所有妇女在手术前都必须接受一次全面的妇科评估和盆腔检查。另外,需要采用超声或MRI进行子宫影像学检查,以评估子宫肌瘤的大小、位置和数目。在手术前进行的实验室检查通常包括全血细胞计数、凝血功能检查、代谢指标和妊娠试验。

子宫肌瘤栓塞术的操作者应该是一位接受过正确的培训并有经验的专业医师,通常是一位介入放射学医师29,30。这种操作是一种经皮血管造影技术,在一个放射学环境中使用电视透视成像方法进行。病人在手术期间通常处于镇静状态。术者将一根小口径基础血管造影导管插入患者的股总动脉,并使用导丝推进,跨越(腹)主动脉分叉并进入对侧髂内动脉。然后,术者将基础导管或一根放在基础导管内的更小口径微导管推入子宫动脉,并通常定位在远端的横向动脉。获得一张动脉造影图以观察子宫肌瘤供血动脉丛的解剖结构(图2A)。然后用颗粒栓塞材料进行栓塞。最常用的栓塞剂包括聚乙烯醇颗粒、trisacryl明胶微球体和明胶海绵。栓塞材料注入后被动脉血流带到肌瘤的滋养血管。这些血管首先被阻塞,因为它们比正常子宫肌层的血管分支粗和血流量大。当子宫肌瘤的血供被阻断但子宫动脉内仍有缓慢血流时,停止操作(图2B)。然后将导管移到同侧髂内动脉,在另一条子宫动脉内重复上述操作。手术后,病人通常在医院专门的介入放射学病房留观一晚。

- [运用信息]:
1. 子宫肌瘤栓塞术摘录中提到的最常用栓塞剂有哪几种?
2. 抄录子宫肌瘤栓塞术摘录中以“所有妇女在手术前都必须接受一”开头、以“门的介入放射学病房留观一晚。”结尾的部分。

- [所示信息]:
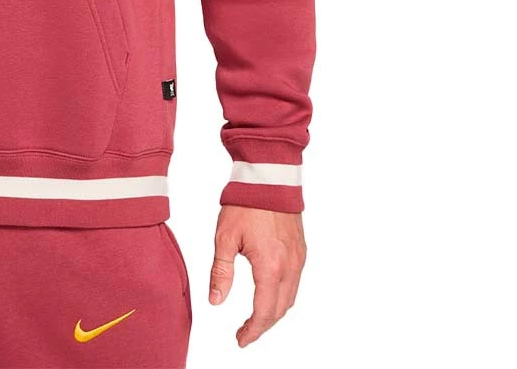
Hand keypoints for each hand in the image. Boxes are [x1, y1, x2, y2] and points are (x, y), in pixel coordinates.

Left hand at [208, 204, 305, 346]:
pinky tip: (270, 294)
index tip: (240, 339)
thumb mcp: (225, 238)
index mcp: (270, 267)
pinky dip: (283, 296)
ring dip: (274, 312)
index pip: (264, 312)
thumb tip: (215, 302)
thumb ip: (221, 272)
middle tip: (245, 333)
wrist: (268, 177)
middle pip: (279, 309)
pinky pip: (296, 283)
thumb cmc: (245, 203)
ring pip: (290, 298)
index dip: (253, 330)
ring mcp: (298, 259)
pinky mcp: (301, 250)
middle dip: (263, 325)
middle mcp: (290, 267)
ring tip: (256, 318)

- [任务解答]:
1. 聚乙烯醇颗粒、trisacryl明胶微球体和明胶海绵。

2.
所有妇女在手术前都必须接受一次全面的妇科评估和盆腔检查。另外,需要采用超声或MRI进行子宫影像学检查,以评估子宫肌瘤的大小、位置和数目。在手术前进行的实验室检查通常包括全血细胞计数、凝血功能检查、代谢指标和妊娠试验。

子宫肌瘤栓塞术的操作者应该是一位接受过正确的培训并有经验的专业医师,通常是一位介入放射学医师29,30。这种操作是一种经皮血管造影技术,在一个放射学环境中使用电视透视成像方法进行。病人在手术期间通常处于镇静状态。术者将一根小口径基础血管造影导管插入患者的股总动脉,并使用导丝推进,跨越(腹)主动脉分叉并进入对侧髂内动脉。然后,术者将基础导管或一根放在基础导管内的更小口径微导管推入子宫动脉,并通常定位在远端的横向动脉。获得一张动脉造影图以观察子宫肌瘤供血动脉丛的解剖结构(图2A)。然后用颗粒栓塞材料进行栓塞。最常用的栓塞剂包括聚乙烯醇颗粒、trisacryl明胶微球体和明胶海绵。栓塞材料注入后被动脉血流带到肌瘤的滋养血管。这些血管首先被阻塞,因为它们比正常子宫肌层的血管分支粗和血流量大。当子宫肌瘤的血供被阻断但子宫动脉内仍有缓慢血流时,停止操作(图2B)。然后将导管移到同侧髂内动脉,在另一条子宫动脉内重复上述操作。手术后,病人通常在医院专门的介入放射学病房留观一晚。